科学リテラシーと次世代教育

世界を広げる言語能力

英語を勉強するんじゃなくて英語「で」勉強するのが大事とよく言われますが、じゃあなにを習うのといわれれば、それは物理学ではないだろうか。

Physics

物理学が英語学習向けである主だった理由は次の通りです。

  • 科学の基礎
  • 身近でイメージしやすい

人類史上最も強力な言語が数学であることに異論は少ないでしょう。これほど情報を抽象表現に落とし込める言語は他にないからです。ただし、その抽象度が習得の障害となりえます。

一方、物理学は、その他の科学リテラシー(たとえば、情報・統計・医療)に比べてもより基礎的で、それでいて(だからこそ)低年齢の子供にも理解しやすい特性があります。この自然科学の理路を、人間社会の共通言語たる英語で学ぶことができれば認識できる世界は豊かなものとなるでしょう。

現代社会のリテラシー

学校で教えてもらうと良いのでしょうが、たとえ学校教育でやってくれなくても次世代には教えていきたいことを書き出してみました。

  • 金融リテラシー(なぜ税金を納めるのか、簿記の初歩、社会保障)
  • 法律リテラシー(民法の基本原則および総則、権利を侵害された時にどこにアクセスするか)
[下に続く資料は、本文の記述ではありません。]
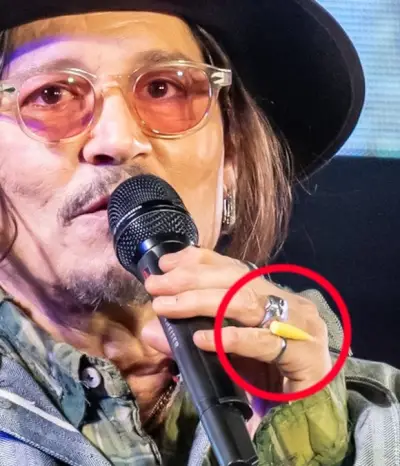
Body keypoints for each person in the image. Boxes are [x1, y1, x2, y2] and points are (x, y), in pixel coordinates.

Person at [0, 1, 398, 465]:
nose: (119, 140)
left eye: (163, 88)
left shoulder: (380, 429)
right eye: (51, 95)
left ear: (231, 159)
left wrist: (303, 444)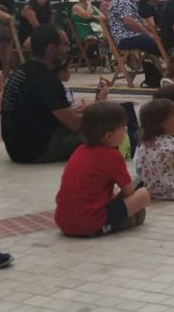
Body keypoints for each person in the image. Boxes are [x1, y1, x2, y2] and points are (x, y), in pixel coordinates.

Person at [2, 25, 118, 163]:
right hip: (35, 149)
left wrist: (85, 110)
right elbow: (75, 123)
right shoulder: (45, 80)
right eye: (65, 45)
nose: (68, 49)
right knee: (109, 134)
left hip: (17, 146)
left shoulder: (23, 70)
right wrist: (100, 105)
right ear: (51, 48)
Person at [54, 101, 150, 238]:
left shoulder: (79, 150)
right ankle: (112, 224)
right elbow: (128, 191)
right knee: (143, 195)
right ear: (109, 136)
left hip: (63, 222)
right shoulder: (112, 156)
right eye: (123, 128)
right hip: (89, 224)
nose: (125, 132)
金融と法律は身を守るために最低限必要な知識です。これらの知識があるだけでは幸せになれませんが、これらの知識で深刻な不幸を回避できることができるのです。

別の言い方をすれば、科学リテラシーが人類への貢献を生み出すという点でポジティブ面に効く知見だとすれば、金融と法律のリテラシーはネガティブ面を防ぐ知見といえます。

R. ファインマン『ご冗談でしょう,ファインマンさん (岩波現代文庫)

適性に応じた教育を無償で

ただ個人単位でリテラシーを高めるよりは、あくまで可能な限り多くのひとと価値観を共有したほうが社会は発展して個人も恩恵を受けられるでしょう。逆にリテラシーの欠如が蔓延すると、法による支配は実行力を失うでしょうし、福祉や公衆衛生は無残な結果を招くでしょう。

そういった事態を防ぐためにも能力に見合った教育は無償で受けられるものであってほしいです。